#### TASK DETAILS
Using the material below, print a verbatim copy of every line from the one containing "Holzhandläufe" through the one containing "ovládacieho panela", inclusive, and omit the pictures.

-- RECORDED DATA follows --

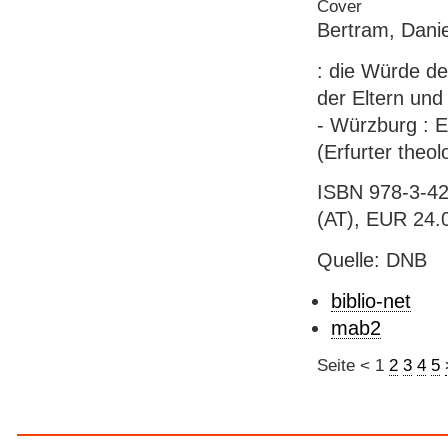
Bertram, Dani
: die Würde d
der Eltern und
- Würzburg : E
(Erfurter theo
ISBN 978-3-42
(AT), EUR 24.
Quelle: DNB
biblio-net
mab2
Seite
<
1
2
3
4
5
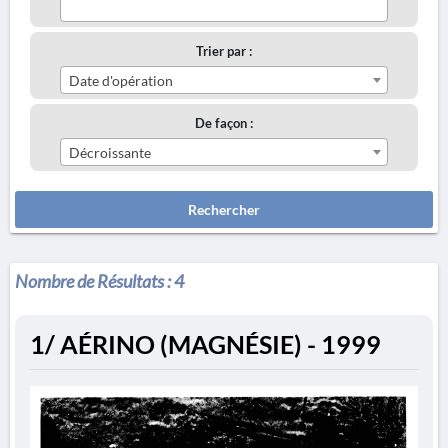
Trier par :
Date d'opération
De façon :
Décroissante
Rechercher
Nombre de Résultats :
4
1/ AÉRINO (MAGNÉSIE) - 1999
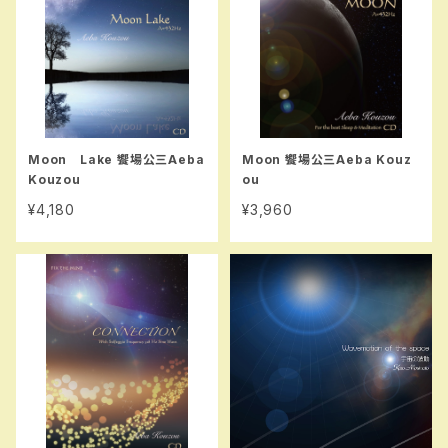
Moon Lake 饗場公三Aeba
Moon 饗場公三Aeba Kouz
Kouzou
ou
¥4,180
¥3,960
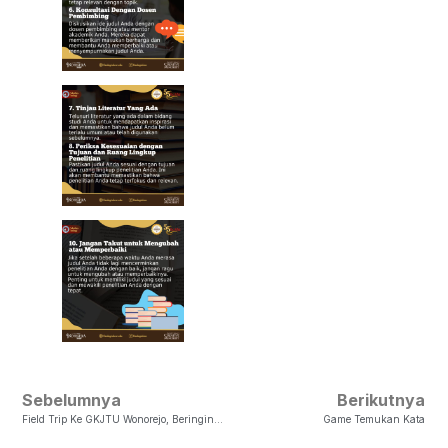
Sebelumnya
Berikutnya
Field Trip Ke GKJTU Wonorejo, Beringin, Kabupaten Semarang
Game Temukan Kata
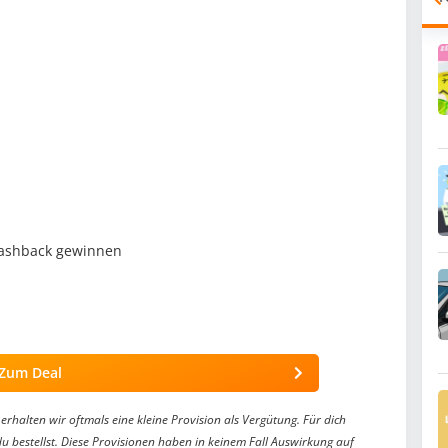
Cashback gewinnen
Zum Deal
erhalten wir oftmals eine kleine Provision als Vergütung. Für dich
du bestellst. Diese Provisionen haben in keinem Fall Auswirkung auf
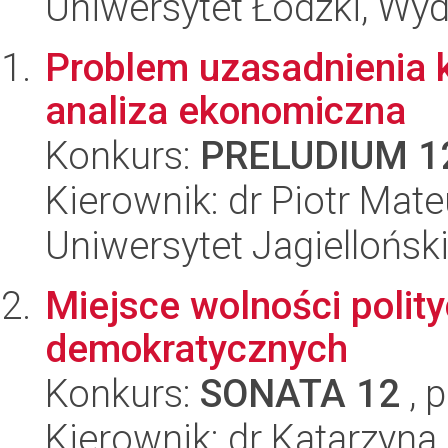
Uniwersytet Łódzki, Wydz
Problem uzasadnienia k
analiza ekonomiczna
Konkurs:
PRELUDIUM 1
Kierownik: dr Piotr Mat
Uniwersytet Jagielloński
Miejsce wolności polity
demokratycznych
Konkurs:
SONATA 12
, 
Kierownik: dr Katarzyna 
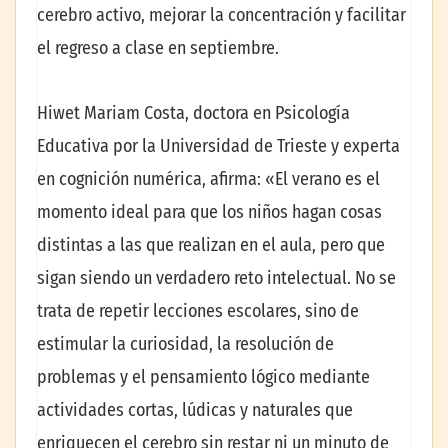
cerebro activo, mejorar la concentración y facilitar
el regreso a clase en septiembre.
Hiwet Mariam Costa, doctora en Psicología
Educativa por la Universidad de Trieste y experta
en cognición numérica, afirma: «El verano es el
momento ideal para que los niños hagan cosas
distintas a las que realizan en el aula, pero que
sigan siendo un verdadero reto intelectual. No se
trata de repetir lecciones escolares, sino de
estimular la curiosidad, la resolución de
problemas y el pensamiento lógico mediante
actividades cortas, lúdicas y naturales que
enriquecen el cerebro sin restar ni un minuto de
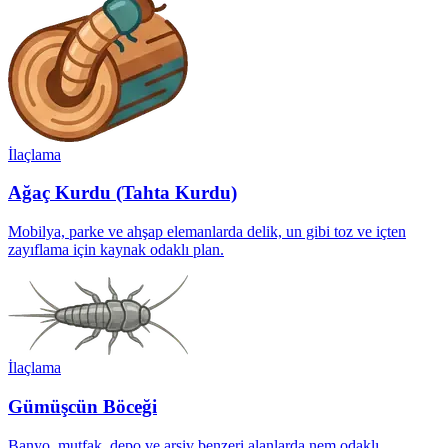
İlaçlama
Ağaç Kurdu (Tahta Kurdu)
Mobilya, parke ve ahşap elemanlarda delik, un gibi toz ve içten
zayıflama için kaynak odaklı plan.
İlaçlama
Gümüşcün Böceği
Banyo, mutfak, depo ve arşiv benzeri alanlarda nem odaklı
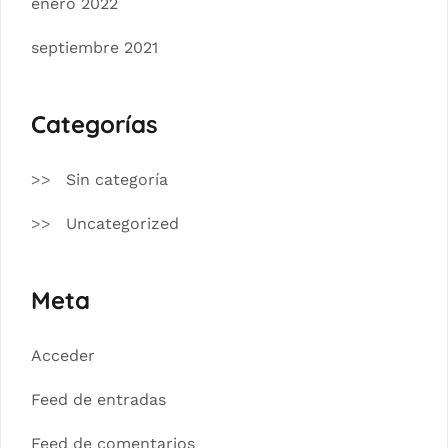
enero 2022
septiembre 2021
Categorías
Sin categoría
Uncategorized
Meta
Acceder
Feed de entradas
Feed de comentarios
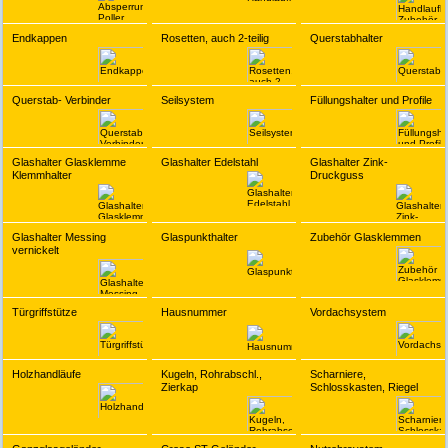
Endkappen
Rosetten, auch 2-teilig
Querstabhalter
Querstab- Verbinder
Seilsystem
Füllungshalter und Profile
Glashalter Glasklemme
Glashalter Edelstahl
Glashalter Zink-
Klemmhalter
Druckguss
Glashalter Messing
Glaspunkthalter
Zubehör Glasklemmen
vernickelt
Türgriffstütze
Hausnummer
Vordachsystem
Holzhandläufe
Kugeln, Rohrabschl.,
Scharniere,
Zierkap
Schlosskasten, Riegel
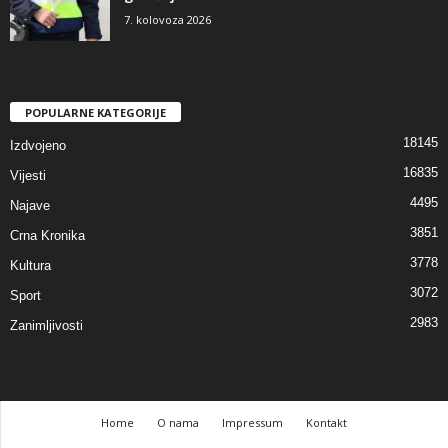
7. kolovoza 2026
POPULARNE KATEGORIJE
18145
Izdvojeno
16835
Vijesti
4495
Najave
3851
Crna Kronika
3778
Kultura
3072
Sport
2983
Zanimljivosti
Home
O nama
Impressum
Kontakt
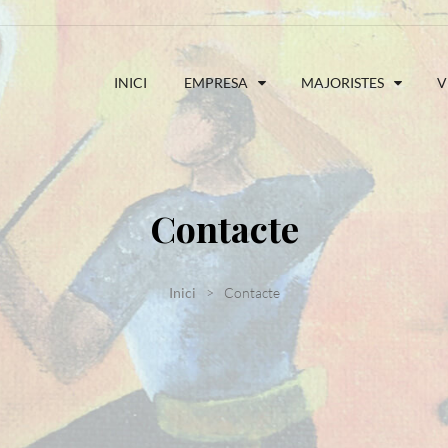
INICI
EMPRESA
MAJORISTES
V
Contacte
Inici
Contacte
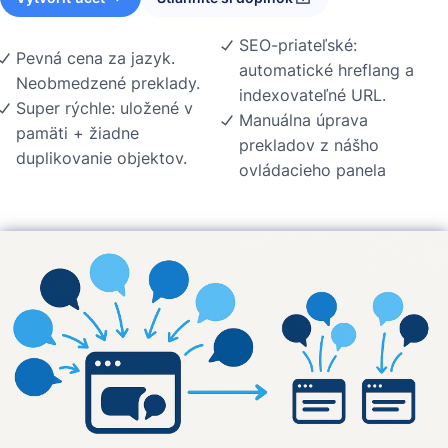
SEO-priateľské:
Pevná cena za jazyk.
automatické hreflang a
Neobmedzené preklady.
indexovateľné URL.
Super rýchle: uložené v
Manuálna úprava
pamäti + žiadne
prekladov z nášho
duplikovanie objektov.
ovládacieho panela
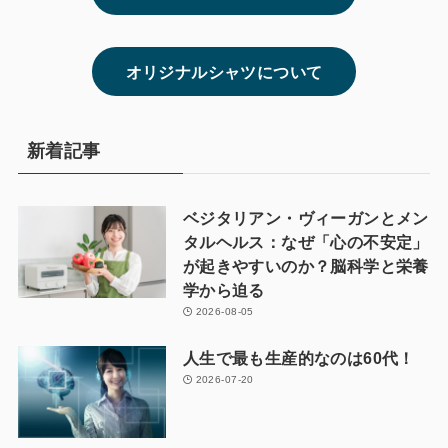
オリジナルシャツについて
新着記事
ベジタリアン・ヴィーガンとメン
タルヘルス：なぜ「心の不安定」
が起きやすいのか？脳科学と栄養
学から迫る
2026-08-05
人生で最も生産的なのは60代！
2026-07-20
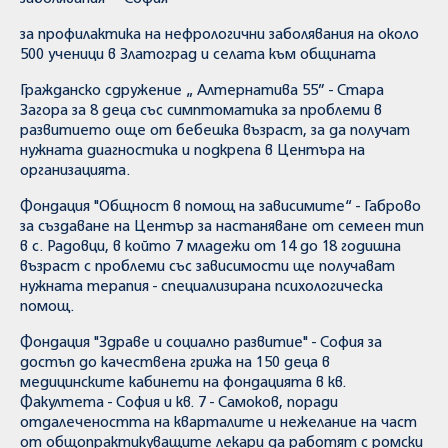
за профилактика на нефрологични заболявания на около
500 ученици в Златоград и селата към общината
Гражданско сдружение „ Алтернатива 55” - Стара
Загора за 8 деца със симптоматика за проблеми в
развитието още от бебешка възраст, за да получат
нужната диагностика и подкрепа в Центъра на
организацията.
Фондация "Общност в помощ на зависимите“ - Габрово
за създаване на Център за настаняване от семеен тип
в с. Радовци, в който 7 младежи от 14 до 18 годишна
възраст с проблеми със зависимости ще получават
нужната терапия - специализирана психологическа
помощ.
Фондация "Здраве и социално развитие" - София за
достъп до качествена грижа на 150 деца в
медицинските кабинети на фондацията в кв.
Факултета - София и кв. 7 - Самоков, поради
отдалечеността на кварталите и нежелание на част
от общопрактикуващите лекари да работят с ромски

-- RECORDED DATA concluded --

#### RESPONSE TO THE EXERCISE
Holzhandläufe
Kugeln, Rohrabschl.,
Scharniere,
Zierkap
Schlosskasten, Riegel
7. kolovoza 2026
POPULARNE KATEGORIJE
18145
Izdvojeno
16835
Vijesti
4495
Najave
3851
Crna Kronika
3778
Kultura
3072
Sport
2983
Zanimljivosti
Home
O nama
Impressum
Kontakt
INICI
EMPRESA
MAJORISTES
V
Contacte
Inici
Contacte
SEO-priateľské:
Pevná cena za jazyk.
automatické hreflang a
Neobmedzené preklady.
indexovateľné URL.
Super rýchle: uložené v
Manuálna úprava
pamäti + žiadne
prekladov z nášho
duplikovanie objektov.
ovládacieho panela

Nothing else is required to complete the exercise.